:: Records excerpted from a collection ::
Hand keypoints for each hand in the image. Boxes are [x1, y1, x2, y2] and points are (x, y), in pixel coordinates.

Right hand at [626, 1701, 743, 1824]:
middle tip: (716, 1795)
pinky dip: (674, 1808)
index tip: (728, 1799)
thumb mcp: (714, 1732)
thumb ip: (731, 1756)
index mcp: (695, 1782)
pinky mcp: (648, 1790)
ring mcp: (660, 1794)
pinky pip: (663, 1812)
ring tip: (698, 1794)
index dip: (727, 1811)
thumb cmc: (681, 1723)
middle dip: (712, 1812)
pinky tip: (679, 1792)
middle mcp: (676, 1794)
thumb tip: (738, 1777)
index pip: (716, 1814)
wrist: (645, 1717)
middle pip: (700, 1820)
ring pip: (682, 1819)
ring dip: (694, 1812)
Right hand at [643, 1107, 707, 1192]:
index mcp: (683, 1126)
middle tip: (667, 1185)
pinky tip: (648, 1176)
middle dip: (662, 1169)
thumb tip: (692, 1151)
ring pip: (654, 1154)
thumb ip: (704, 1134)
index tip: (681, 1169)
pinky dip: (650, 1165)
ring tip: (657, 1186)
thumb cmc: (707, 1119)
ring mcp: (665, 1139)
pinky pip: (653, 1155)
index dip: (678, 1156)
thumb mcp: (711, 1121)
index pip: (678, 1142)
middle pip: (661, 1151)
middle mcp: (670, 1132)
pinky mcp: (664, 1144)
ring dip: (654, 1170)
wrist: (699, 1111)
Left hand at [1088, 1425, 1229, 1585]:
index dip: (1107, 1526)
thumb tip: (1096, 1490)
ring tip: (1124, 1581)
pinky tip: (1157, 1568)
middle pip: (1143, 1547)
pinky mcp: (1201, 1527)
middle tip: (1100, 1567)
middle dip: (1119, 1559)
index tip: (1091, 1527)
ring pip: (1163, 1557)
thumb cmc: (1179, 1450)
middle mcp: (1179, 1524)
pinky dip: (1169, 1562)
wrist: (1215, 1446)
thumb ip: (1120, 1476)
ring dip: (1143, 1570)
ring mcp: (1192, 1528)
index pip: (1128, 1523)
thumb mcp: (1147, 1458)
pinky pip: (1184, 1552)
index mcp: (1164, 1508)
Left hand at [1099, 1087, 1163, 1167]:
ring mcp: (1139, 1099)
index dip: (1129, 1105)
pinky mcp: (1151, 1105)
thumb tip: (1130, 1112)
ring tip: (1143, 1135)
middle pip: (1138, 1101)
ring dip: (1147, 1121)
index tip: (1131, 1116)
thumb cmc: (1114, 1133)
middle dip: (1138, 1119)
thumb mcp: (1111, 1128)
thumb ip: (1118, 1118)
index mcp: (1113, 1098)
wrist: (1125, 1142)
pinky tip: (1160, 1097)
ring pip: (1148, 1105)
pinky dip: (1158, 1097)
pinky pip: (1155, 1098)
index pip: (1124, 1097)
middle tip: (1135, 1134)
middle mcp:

:: The task ::
Copy the records above exactly, beginning at the line that contains "thumb mcp: (711, 1121)" and stopping after the line that contains "middle pip: (1143, 1547)".

:: The completed task ::
thumb mcp: (711, 1121)
index pip: (678, 1142)
middle pip: (661, 1151)
middle mcp: (670, 1132)
pinky mcp: (664, 1144)
ring dip: (654, 1170)
wrist: (699, 1111)
Left hand at [1088, 1425, 1229, 1585]:
index dip: (1107, 1526)
thumb tip: (1096, 1490)
ring tip: (1124, 1581)
pinky tip: (1157, 1568)
middle pip: (1143, 1547)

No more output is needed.